» **EXERCISE**
Write out the listing below exactly, beginning at its first line and ending with the line that contains "- Substantial native + python optimizations".

------------------------------------

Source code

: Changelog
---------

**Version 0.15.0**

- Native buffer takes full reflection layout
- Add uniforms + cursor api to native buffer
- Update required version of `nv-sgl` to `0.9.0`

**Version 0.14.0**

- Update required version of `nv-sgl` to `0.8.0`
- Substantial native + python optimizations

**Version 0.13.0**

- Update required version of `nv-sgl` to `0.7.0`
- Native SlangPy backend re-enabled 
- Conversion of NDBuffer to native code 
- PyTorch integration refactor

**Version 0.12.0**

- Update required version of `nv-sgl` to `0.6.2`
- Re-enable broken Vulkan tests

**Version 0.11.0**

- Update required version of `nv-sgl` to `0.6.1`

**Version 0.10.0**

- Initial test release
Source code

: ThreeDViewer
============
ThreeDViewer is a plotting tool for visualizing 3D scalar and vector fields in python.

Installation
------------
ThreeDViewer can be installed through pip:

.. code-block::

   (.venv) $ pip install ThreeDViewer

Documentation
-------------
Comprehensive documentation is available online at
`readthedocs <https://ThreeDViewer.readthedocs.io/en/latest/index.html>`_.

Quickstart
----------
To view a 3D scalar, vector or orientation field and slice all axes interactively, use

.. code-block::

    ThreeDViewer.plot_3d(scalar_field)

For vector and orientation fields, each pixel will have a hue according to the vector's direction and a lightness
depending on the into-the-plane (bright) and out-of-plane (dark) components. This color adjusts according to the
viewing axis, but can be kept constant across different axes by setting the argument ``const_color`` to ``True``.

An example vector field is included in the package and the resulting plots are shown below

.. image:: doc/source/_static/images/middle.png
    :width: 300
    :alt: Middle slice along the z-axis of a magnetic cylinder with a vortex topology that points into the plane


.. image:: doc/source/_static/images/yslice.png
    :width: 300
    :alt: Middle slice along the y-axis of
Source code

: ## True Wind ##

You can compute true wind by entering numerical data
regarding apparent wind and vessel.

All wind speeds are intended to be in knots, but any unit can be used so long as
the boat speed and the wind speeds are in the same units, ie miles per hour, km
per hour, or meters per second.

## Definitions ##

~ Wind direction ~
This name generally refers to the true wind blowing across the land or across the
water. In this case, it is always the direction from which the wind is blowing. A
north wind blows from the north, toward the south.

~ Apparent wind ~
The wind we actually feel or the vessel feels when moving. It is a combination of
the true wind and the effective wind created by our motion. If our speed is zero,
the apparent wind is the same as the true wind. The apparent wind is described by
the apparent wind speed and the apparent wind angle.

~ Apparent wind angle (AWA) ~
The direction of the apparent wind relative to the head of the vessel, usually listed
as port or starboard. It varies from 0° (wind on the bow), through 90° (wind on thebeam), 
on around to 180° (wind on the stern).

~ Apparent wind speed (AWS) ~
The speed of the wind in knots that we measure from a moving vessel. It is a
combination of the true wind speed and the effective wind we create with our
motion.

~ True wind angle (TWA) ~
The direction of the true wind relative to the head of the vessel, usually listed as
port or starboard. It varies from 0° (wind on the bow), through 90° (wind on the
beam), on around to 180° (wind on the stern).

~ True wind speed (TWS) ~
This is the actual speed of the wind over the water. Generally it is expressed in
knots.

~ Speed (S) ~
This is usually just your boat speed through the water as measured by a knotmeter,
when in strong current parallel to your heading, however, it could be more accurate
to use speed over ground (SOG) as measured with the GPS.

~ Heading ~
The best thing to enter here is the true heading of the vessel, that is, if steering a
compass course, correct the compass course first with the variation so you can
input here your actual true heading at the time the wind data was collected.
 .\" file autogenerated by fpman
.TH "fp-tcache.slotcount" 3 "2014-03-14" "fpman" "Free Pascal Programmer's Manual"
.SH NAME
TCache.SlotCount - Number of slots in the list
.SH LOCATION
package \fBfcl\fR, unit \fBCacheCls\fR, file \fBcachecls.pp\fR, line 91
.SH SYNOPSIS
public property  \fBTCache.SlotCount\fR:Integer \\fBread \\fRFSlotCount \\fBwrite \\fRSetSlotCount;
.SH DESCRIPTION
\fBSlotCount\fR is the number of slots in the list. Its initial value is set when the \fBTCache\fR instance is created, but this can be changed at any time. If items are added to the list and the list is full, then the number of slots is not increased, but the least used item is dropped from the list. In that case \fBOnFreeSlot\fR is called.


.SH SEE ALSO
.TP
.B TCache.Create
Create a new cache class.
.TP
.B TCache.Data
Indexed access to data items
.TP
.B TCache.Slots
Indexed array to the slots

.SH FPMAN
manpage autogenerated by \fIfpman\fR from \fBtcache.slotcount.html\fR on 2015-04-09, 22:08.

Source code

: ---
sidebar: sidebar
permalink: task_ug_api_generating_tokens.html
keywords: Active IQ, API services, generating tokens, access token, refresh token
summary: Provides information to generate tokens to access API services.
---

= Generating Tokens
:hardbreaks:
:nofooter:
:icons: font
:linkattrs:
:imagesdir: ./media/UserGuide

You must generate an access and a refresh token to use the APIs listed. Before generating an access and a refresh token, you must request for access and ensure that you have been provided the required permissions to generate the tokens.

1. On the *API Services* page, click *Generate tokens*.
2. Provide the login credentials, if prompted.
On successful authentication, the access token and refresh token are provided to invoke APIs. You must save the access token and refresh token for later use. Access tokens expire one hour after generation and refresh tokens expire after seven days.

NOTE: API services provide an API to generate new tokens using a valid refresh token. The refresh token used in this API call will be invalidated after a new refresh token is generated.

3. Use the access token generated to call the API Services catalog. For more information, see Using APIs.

------------------------------------

» **COMPLETED EXERCISE**
Source code

: Changelog
---------

**Version 0.15.0**

- Native buffer takes full reflection layout
- Add uniforms + cursor api to native buffer
- Update required version of `nv-sgl` to `0.9.0`

**Version 0.14.0**

- Update required version of `nv-sgl` to `0.8.0`
- Substantial native + python optimizations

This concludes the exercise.